The researchers concluded that in patients with multifocal intermediate- and high-risk NMIBC, one immediate pre-TUR intravesical EMDA/MMC instillation would decrease the risk of recurrence and enhance disease-free intervals compared with one early post-TUR intravesical PD/MMC instillation or TUR alone.
Methodolgy explained
“Electromotive drug administration or EMDA describes the accelerated drug transport under the influence of an electric field. Mitomycin C is nonionized within the tolerable physiological range, and its electromotive mode of delivery is by electroosmosis,” explained lead study investigator Savino Di Stasi, MD, PhD, an associate professor of urology at the University of Rome, Italy.
He said intravesical EMDA is dispensed by a battery-powered generator that delivers a controlled electric current. The current goes between two electrodes, and the active intravesical electrode is integrated into a specifically designed transurethral catheter. Next, the dispersive ground electrodes are placed on the skin of the lower abdomen. Active electrode polarity and current intensity are set on the current generator by the nurses who are the operators.

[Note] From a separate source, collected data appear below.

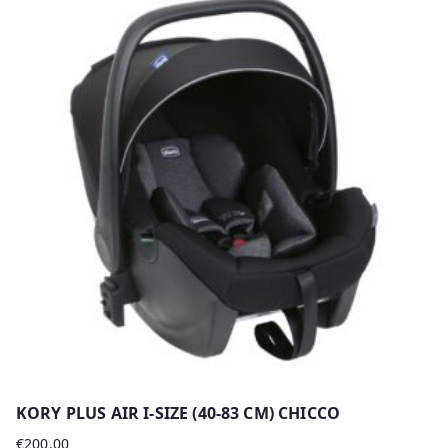
KORY PLUS AIR I-SIZE (40-83 CM) CHICCO
€
200.00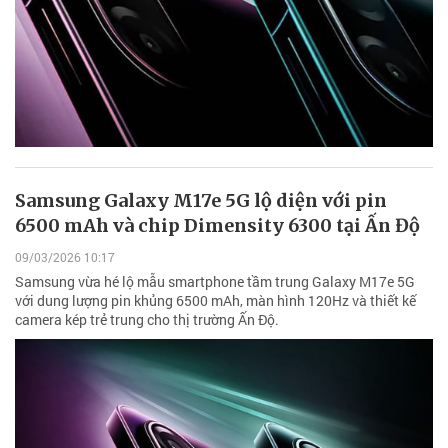
Samsung Galaxy M17e 5G lộ diện với pin
6500 mAh và chip Dimensity 6300 tại Ấn Độ
09/03/2026 10:17
Samsung vừa hé lộ mẫu smartphone tầm trung Galaxy M17e 5G
với dung lượng pin khủng 6500 mAh, màn hình 120Hz và thiết kế
camera kép trẻ trung cho thị trường Ấn Độ.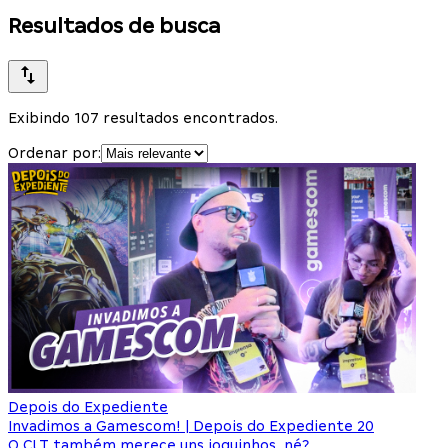
Resultados de busca
Exibindo 107 resultados encontrados.
Ordenar por:
Depois do Expediente
Invadimos a Gamescom! | Depois do Expediente 20
O CLT também merece uns joguinhos, né?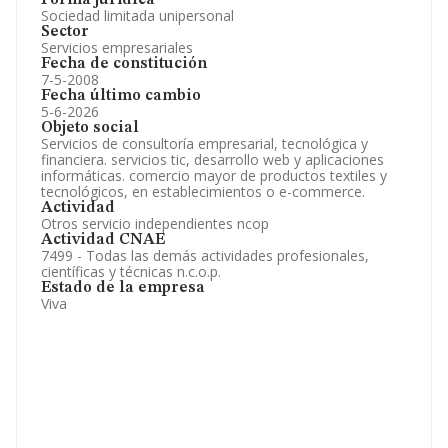
Forma jurídica
Sociedad limitada unipersonal
Sector
Servicios empresariales
Fecha de constitución
7-5-2008
Fecha último cambio
5-6-2026
Objeto social
Servicios de consultoría empresarial, tecnológica y
financiera. servicios tic, desarrollo web y aplicaciones
informáticas. comercio mayor de productos textiles y
tecnológicos, en establecimientos o e-commerce.
Actividad
Otros servicio independientes ncop
Actividad CNAE
7499 - Todas las demás actividades profesionales,
científicas y técnicas n.c.o.p.
Estado de la empresa
Viva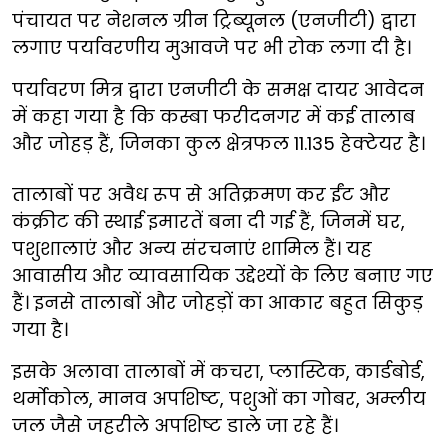
पंचायत पर नेशनल ग्रीन ट्रिब्यूनल (एनजीटी) द्वारा
लगाए पर्यावरणीय मुआवजे पर भी रोक लगा दी है।
पर्यावरण मित्र द्वारा एनजीटी के समक्ष दायर आवेदन
में कहा गया है कि कस्बा फरीदनगर में कई तालाब
और जोहड़ हैं, जिनका कुल क्षेत्रफल 11.135 हेक्टेयर है।
तालाबों पर अवैध रूप से अतिक्रमण कर ईंट और
कंक्रीट की स्थाई इमारतें बना दी गई हैं, जिनमें घर,
पशुशालाएं और अन्य संरचनाएं शामिल हैं। यह
आवासीय और व्यावसायिक उद्देश्यों के लिए बनाए गए
हैं। इनसे तालाबों और जोहड़ों का आकार बहुत सिकुड़
गया है।
इसके अलावा तालाबों में कचरा, प्लास्टिक, कार्डबोर्ड,
थर्मोकोल, मानव अपशिष्ट, पशुओं का गोबर, अम्लीय
जल जैसे जहरीले अपशिष्ट डाले जा रहे हैं।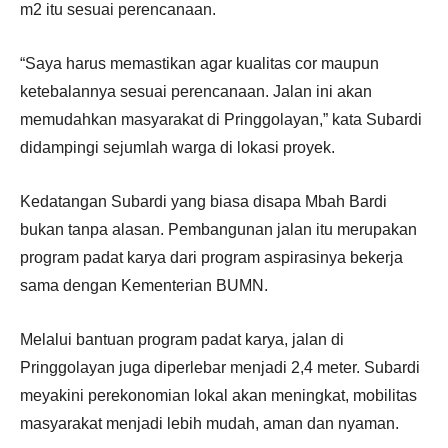
m2 itu sesuai perencanaan.
“Saya harus memastikan agar kualitas cor maupun
ketebalannya sesuai perencanaan. Jalan ini akan
memudahkan masyarakat di Pringgolayan,” kata Subardi
didampingi sejumlah warga di lokasi proyek.
Kedatangan Subardi yang biasa disapa Mbah Bardi
bukan tanpa alasan. Pembangunan jalan itu merupakan
program padat karya dari program aspirasinya bekerja
sama dengan Kementerian BUMN.
Melalui bantuan program padat karya, jalan di
Pringgolayan juga diperlebar menjadi 2,4 meter. Subardi
meyakini perekonomian lokal akan meningkat, mobilitas
masyarakat menjadi lebih mudah, aman dan nyaman.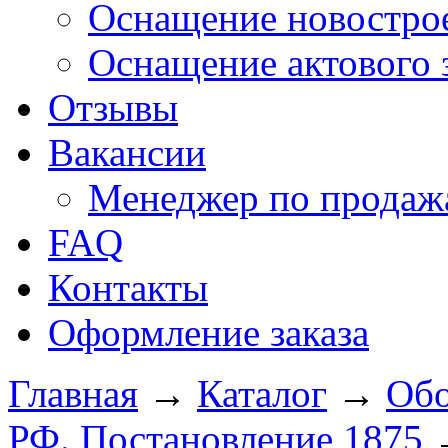
Оснащение новострое
Оснащение актового 
Отзывы
Вакансии
Менеджер по продажа
FAQ
Контакты
Оформление заказа
Главная
→
Каталог
→
Обо
РФ. Постановление 1875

“The nurses do the catheterizations of the patients, and they do the drug administration,” said Di Stasi in an interview with The Oncology Nurse. “This approach is not in the United States, but they are doing it in Spain, England, France, Austria, Germany, and Denmark, and of course Italy.”
Di Stasisaid in both laboratory and clinical studies, intravesical EMDA has been shown to increase MMC bladder uptake, resulting in improved clinical efficacy in high-risk NMIBC without significant side effects. He cautioned, however, that an early single intravesical post-TUR EMDA/MMC instillation is strongly not recommended, because the catheterization may cause additional mechanical trauma and further injury to the urothelium.

“The nurses really play a key role in this,” Cino Rossi, vice president of Physion, S.R.L., which is developing this technology, said in an interview with The Oncology Nurse. “The presence of the doctor is actually not necessary during the treatment. So the nurse can handle it all.”